試験番号7では、散水時に、マーキング部端面から0.5mを超えて中央寄りの範囲位置のスラブ側面を散水冷却したために、スラブの散水範囲が本発明のスラブ長手方向の好ましい散水範囲を外れてマーキング面に近い範囲も散水冷却された。また、散水終了時のマーキング面の表面温度が本発明の好ましい範囲を下回る90℃となった。その結果、マーキング面の表面にわずかに錆が発生したが、マーキングの読取りには支障のない程度の錆であった。
試験番号8では、散水開始時の側面表面温度が本発明で規定する温度範囲よりも高い700℃であった。その結果、スラブの幅方向の冷却状況に偏差が発生し、スラブに横反りが発生した。
試験番号9では、スラブの両側面を散水冷却できない状況を想定して、片側面のみの散水冷却を行った。その結果、熱間圧延工程ではトラブルにならない程度の若干の横反りが発生した。

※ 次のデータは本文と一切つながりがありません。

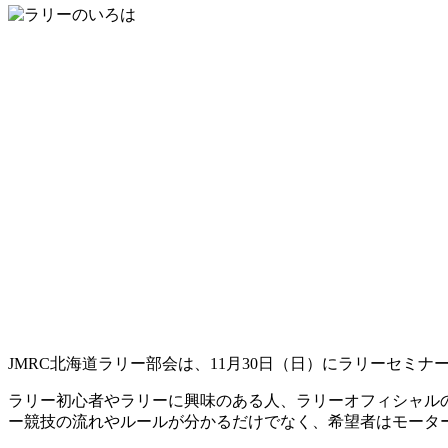
JMRC北海道ラリー部会は、11月30日（日）にラリーセミ
ラリー初心者やラリーに興味のある人、ラリーオフィシャル
ー競技の流れやルールが分かるだけでなく、希望者はモータ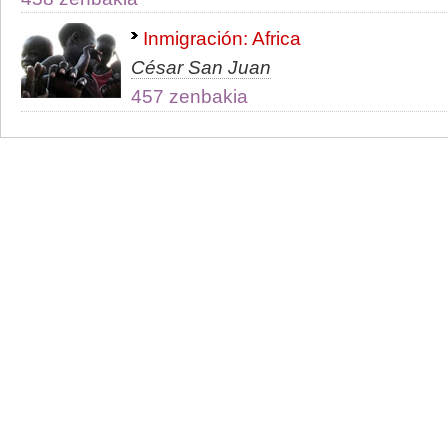
Inmigración: Africa
César San Juan
457 zenbakia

本発明のスラブの冷却方法によれば、本発明は、連続鋳造後のスラブを複数枚積層した後、水冷にて冷却する際に、散水範囲、散水時のスラブ表面温度を規定することにより、生産阻害に結びつく特別な処置を施すことなく、反りおよびマーキング部の錆の発生を防止しつつ、安価に、かつ効率良くスラブを冷却することができる。したがって、本発明のスラブの冷却方法は、散水冷却設備以外の特別な設備を備えずに能率良く冷却することを要求されるスラブの冷却工程に広範に適用できる。

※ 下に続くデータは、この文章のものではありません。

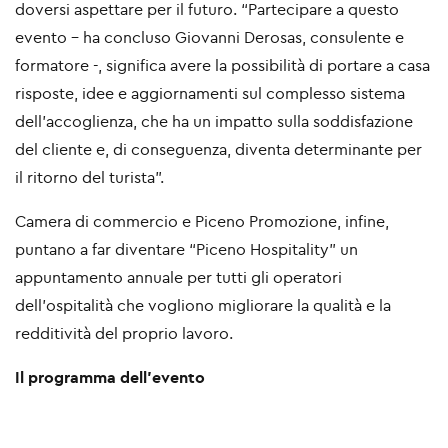
doversi aspettare per il futuro. “Partecipare a questo
evento - ha concluso Giovanni Derosas, consulente e
formatore -, significa avere la possibilità di portare a casa
risposte, idee e aggiornamenti sul complesso sistema
dell’accoglienza, che ha un impatto sulla soddisfazione
del cliente e, di conseguenza, diventa determinante per
il ritorno del turista”.
Camera di commercio e Piceno Promozione, infine,
puntano a far diventare “Piceno Hospitality” un
appuntamento annuale per tutti gli operatori
dell’ospitalità che vogliono migliorare la qualità e la
redditività del proprio lavoro.
Il programma dell'evento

本発明の冷却方法における散水範囲を示す図である。 スラブにおける反りの発生機構を模式的に示す図であり、同図(a)は冷却前の状態を、同図(b)および(c)は冷却中の状態を、そして同図(c)は冷却完了時の状態をそれぞれ示す。 特許文献3に記載された冷却方法および本発明の冷却方法の作業流れを比較して示す図であり、同図(a)は特許文献3に記載された冷却方法の作業流れを、また、同図(b)は本発明の冷却方法の作業流れをそれぞれ示す。

Claims (3)

  1. 連続鋳造されたスラブを、側面の表面温度が600℃以下になるまで大気中で放冷した後、高さ1m以上に積層するか、または、連続鋳造された直後のスラブを、高さ1m以上に積層した後、側面の表面温度が600℃以下となるまで大気中で放冷し、その後、前記の積層された最上段のスラブの上面から下向きに少なくとも0.3mまでの範囲を除いて、その下部に位置するスラブの長手方向の両側面を散水冷却することを特徴とするスラブの冷却方法。
  2. 請求項1に記載のスラブの冷却方法において、スラブを高さ1m以上に積層するに当たり、積層後のスラブの長手方向の両側面を冷却するための散水冷却設備を配置できるスペースを確保することを特徴とするスラブの冷却方法。
  3. 請求項1または2に記載のスラブの冷却方法において、さらに、マーキングが施されたスラブ長手方向の端面からスラブの長手方向中央部に向かって少なくとも1mまでの範囲を除いて、スラブの長手方向の両側面を散水冷却し、前記のマーキングが施されたスラブ長手方向の端面の表面温度が100℃以下に達するまでに散水冷却を停止することを特徴とするスラブの冷却方法。